16.2.3 Plaats erfbebouwing
  • a. aan- en uitbouwen en bijgebouwen mogen uitsluitend op een afstand van ten minste 1 m achter de voorgevel van de woning worden gebouwd;
  • b. daar waar al op minder dan 1 m afstand is gebouwd, wordt in afwijking van hetgeen genoemd onder a in het verlengde van de aanwezige aan- of uitbouw of het bijgebouw gebouwd;
  • c. woningen mogen aan de achterzijde over een diepte van ten hoogste 3,5 m achter de achtergevel worden uitgebreid;
  • d. de breedte van de aan- en uitbouwen en bijgebouwen op het zijerf van een woning bedraagt ten hoogste 4 m;
  • e. in afwijking van het onder d vermelde, mag een aan-, uitbouw of (aangebouwd) bijgebouw een breedte van 40% van het zijerf hebben, indien het bij een woning behorende zijerf een breedte heeft van meer dan 10 m;
  • f. de afstand tussen erfbebouwing en water bedraagt ten minste 1 m.

16.2.4 Hoogte van erfbebouwing
  • a. voor aan- en uitbouwen geldt een maximale goothoogte van 3,25 m;
  • b. op het achtererf is een kap op de erfbebouwing niet toegestaan;
  • c. voor bijgebouwen (vrijstaand of aangebouwd) geldt een maximale goothoogte van 3 m;
  • d. ter plaatse van de aanduiding 'garages' geldt een maximale goothoogte van 3 m en bouwhoogte van 4,5 m.

16.2.5 Bouwwerken, geen gebouwen zijnde

Voor bouwwerken, geen gebouwen zijnde, gelden de maximaal toelaatbare bouwhoogten zoals opgenomen in Artikel 21 (Algemene bouwregels), lid 21.1.2.

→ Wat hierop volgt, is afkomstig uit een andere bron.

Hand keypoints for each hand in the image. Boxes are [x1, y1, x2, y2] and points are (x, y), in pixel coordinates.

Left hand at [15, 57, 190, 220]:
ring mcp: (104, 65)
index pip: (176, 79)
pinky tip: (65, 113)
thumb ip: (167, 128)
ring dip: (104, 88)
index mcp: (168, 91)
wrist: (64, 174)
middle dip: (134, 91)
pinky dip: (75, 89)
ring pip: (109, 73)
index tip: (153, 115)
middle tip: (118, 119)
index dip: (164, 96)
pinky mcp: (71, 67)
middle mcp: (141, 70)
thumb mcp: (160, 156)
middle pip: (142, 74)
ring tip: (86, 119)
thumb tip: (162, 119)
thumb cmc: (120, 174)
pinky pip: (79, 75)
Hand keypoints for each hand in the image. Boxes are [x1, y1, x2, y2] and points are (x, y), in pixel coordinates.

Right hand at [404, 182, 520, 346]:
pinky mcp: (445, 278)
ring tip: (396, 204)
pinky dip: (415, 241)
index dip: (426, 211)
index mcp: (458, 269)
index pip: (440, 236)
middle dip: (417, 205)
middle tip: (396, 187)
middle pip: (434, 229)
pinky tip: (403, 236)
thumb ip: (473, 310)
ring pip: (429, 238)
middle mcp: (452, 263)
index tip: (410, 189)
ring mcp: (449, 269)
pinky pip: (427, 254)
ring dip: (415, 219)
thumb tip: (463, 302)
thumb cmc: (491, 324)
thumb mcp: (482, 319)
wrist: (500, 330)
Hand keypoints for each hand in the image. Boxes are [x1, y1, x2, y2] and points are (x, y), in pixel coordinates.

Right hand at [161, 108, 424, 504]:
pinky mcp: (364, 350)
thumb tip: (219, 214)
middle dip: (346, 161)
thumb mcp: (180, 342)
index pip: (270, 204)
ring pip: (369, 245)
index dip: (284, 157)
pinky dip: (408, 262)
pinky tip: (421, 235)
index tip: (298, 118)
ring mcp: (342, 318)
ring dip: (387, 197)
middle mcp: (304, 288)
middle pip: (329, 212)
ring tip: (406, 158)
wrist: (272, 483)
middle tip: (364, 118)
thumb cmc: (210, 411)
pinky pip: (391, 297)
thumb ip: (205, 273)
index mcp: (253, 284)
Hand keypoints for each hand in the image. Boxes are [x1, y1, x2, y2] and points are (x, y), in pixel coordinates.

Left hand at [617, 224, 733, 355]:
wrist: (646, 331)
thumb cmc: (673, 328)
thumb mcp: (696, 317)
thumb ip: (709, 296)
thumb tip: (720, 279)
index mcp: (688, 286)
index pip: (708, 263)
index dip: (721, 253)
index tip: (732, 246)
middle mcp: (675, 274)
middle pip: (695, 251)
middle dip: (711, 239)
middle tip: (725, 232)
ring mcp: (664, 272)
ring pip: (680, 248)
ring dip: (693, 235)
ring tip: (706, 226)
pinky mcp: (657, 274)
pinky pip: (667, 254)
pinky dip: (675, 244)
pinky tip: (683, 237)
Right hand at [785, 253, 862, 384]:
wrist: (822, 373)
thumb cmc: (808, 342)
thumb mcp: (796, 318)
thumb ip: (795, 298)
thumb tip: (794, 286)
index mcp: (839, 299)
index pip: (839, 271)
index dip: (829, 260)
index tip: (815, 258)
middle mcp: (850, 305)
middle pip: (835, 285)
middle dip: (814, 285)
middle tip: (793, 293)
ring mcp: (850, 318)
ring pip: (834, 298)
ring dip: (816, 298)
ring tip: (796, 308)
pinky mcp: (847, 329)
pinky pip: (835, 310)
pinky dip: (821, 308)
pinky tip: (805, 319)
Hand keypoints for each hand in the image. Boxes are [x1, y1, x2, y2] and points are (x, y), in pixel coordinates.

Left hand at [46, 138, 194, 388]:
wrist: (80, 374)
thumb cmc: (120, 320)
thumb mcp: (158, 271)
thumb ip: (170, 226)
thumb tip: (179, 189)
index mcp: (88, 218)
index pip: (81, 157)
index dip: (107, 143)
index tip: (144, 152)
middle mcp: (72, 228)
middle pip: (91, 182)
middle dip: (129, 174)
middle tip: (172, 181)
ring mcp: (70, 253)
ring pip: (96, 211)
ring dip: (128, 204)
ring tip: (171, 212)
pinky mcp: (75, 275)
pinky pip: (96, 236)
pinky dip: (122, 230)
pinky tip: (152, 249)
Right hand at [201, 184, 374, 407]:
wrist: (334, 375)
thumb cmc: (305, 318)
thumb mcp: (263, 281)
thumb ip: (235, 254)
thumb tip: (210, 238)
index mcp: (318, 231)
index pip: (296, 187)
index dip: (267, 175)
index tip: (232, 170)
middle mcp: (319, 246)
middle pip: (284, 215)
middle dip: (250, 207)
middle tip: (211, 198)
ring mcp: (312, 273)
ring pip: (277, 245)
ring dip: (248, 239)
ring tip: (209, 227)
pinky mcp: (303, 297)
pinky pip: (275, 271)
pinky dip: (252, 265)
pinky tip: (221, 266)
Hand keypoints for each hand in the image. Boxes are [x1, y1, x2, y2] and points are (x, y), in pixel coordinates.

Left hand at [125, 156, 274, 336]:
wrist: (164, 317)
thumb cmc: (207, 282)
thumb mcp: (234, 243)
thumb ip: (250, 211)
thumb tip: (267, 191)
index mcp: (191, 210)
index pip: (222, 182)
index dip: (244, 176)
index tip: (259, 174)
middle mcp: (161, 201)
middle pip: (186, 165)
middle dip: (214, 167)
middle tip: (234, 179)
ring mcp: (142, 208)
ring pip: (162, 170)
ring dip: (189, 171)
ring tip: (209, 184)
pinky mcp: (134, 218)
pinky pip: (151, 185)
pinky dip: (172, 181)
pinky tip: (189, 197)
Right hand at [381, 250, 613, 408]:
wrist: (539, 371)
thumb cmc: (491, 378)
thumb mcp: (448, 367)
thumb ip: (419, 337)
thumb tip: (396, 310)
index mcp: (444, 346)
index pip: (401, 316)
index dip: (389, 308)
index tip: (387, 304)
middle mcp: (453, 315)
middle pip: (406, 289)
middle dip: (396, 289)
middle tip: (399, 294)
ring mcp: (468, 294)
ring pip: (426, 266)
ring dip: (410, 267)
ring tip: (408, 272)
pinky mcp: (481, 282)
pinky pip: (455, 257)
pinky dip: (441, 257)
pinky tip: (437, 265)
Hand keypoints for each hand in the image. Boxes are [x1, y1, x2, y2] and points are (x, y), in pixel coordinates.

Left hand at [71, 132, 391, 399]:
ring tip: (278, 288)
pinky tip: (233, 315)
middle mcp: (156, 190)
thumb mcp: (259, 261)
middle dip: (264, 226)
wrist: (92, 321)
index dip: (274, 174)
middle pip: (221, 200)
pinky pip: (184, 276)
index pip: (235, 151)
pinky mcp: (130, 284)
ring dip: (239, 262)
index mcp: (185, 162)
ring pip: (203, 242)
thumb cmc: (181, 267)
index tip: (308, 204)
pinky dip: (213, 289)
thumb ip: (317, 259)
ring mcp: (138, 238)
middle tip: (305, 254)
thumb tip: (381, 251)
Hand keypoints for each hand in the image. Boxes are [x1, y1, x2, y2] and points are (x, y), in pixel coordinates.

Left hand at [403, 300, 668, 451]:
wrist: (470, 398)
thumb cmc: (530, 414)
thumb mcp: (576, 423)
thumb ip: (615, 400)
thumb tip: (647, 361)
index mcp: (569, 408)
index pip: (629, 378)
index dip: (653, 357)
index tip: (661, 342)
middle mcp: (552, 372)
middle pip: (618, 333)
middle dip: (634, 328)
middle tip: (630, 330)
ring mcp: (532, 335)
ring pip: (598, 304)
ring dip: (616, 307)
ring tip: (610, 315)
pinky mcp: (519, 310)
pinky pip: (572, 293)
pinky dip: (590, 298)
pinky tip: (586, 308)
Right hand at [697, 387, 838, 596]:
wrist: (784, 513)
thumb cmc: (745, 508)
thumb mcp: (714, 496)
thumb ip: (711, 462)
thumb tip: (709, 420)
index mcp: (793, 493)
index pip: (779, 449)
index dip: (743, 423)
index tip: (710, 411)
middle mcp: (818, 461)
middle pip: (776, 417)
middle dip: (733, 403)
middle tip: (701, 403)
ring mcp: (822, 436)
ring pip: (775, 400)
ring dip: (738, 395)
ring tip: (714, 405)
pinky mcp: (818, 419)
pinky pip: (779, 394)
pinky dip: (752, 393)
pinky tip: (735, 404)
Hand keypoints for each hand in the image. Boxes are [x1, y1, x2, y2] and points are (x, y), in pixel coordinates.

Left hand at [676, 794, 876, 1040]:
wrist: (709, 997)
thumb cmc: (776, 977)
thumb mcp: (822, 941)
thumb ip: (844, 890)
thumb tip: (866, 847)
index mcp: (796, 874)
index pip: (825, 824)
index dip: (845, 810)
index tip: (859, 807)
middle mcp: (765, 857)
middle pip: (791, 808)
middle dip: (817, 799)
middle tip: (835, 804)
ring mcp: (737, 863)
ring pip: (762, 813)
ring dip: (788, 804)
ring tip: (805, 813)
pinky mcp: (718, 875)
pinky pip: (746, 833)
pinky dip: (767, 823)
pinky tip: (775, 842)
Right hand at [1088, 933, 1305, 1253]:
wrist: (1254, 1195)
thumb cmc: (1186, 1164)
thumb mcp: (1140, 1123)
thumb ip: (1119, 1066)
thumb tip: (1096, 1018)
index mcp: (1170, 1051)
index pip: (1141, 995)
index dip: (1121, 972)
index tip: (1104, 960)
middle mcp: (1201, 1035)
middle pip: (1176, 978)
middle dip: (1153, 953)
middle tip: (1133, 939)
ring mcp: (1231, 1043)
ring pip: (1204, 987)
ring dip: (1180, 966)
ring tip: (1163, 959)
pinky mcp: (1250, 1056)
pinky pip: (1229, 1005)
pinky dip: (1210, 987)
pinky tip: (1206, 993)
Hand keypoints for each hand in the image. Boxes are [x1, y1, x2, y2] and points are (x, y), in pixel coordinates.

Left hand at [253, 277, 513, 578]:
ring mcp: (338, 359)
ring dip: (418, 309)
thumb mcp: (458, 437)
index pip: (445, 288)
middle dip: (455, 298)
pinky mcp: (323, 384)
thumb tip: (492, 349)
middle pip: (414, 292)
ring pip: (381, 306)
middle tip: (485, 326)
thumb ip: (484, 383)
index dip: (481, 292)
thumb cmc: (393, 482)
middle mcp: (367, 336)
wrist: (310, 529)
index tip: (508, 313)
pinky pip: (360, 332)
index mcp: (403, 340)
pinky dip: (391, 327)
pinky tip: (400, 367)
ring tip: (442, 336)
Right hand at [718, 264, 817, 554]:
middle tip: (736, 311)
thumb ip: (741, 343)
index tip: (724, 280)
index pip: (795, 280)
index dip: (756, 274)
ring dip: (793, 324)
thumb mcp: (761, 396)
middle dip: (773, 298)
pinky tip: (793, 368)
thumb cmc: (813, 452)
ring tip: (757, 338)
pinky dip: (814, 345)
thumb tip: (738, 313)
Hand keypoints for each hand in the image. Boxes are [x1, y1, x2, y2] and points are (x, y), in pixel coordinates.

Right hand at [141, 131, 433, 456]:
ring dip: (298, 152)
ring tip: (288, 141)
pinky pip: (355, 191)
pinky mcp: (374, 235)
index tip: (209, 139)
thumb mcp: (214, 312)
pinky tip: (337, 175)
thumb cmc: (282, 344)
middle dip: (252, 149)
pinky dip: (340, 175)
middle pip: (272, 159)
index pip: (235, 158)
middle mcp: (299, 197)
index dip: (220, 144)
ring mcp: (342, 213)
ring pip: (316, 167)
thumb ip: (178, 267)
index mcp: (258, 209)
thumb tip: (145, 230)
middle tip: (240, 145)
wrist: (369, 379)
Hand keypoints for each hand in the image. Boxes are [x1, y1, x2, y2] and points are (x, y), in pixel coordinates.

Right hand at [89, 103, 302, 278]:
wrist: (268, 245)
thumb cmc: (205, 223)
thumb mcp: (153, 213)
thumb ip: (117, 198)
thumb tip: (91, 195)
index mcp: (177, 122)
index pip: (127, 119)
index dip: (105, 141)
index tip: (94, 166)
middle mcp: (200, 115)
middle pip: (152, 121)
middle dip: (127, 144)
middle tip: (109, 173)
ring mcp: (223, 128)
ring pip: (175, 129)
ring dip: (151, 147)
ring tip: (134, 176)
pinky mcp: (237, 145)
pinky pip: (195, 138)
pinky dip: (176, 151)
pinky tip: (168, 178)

16.3 Specifieke gebruiksregels
  • a. Het gebruik van gedeelten van woningen ten behoeve van aan-huis-gebonden beroepen en kleinschalige bedrijfsmatige activiteiten is toegestaan, voor zover:
    • 1. het vloeroppervlak ten behoeve van kantoor- en praktijkruimten en kleinschalige bedrijfsmatige activiteiten niet groter is dan 25% van het vloeroppervlak van de woning, inclusief aan- en uitbouwen, met een maximum van 60 m²;
    • 2. ten behoeve van de kantoor- en praktijkruimten en de kleinschalige bedrijfsmatige activiteiten in voldoende parkeergelegenheid wordt voorzien, conform de richtlijn van het CROW (ASVV);
    • 3. de kleinschalige bedrijfsmatige activiteiten geen nadelige invloed hebben op de normale afwikkeling van het verkeer en niet gepaard gaan met horeca en/of detailhandel, uitgezonderd beperkte verkoop die ondergeschikt is aan de uitoefening van de betrokken kleinschalige bedrijfsmatige activiteiten.
  • b. Het is verboden om bijgebouwen te gebruiken of te laten gebruiken als zelfstandige woning of als afhankelijke woonruimte.
  • c. Balkons en dakterrassen zijn uitsluitend binnen het bouwvlak toegestaan.
  • d. ter plaatse van de aanduiding 'specifieke vorm van wonen - 2' mag de opslag van glasopstanden:
    • 1. maximaal 10% van het bestemmingsoppervlak bedragen;
    • 2. niet zichtbaar zijn vanaf openbaar gebied.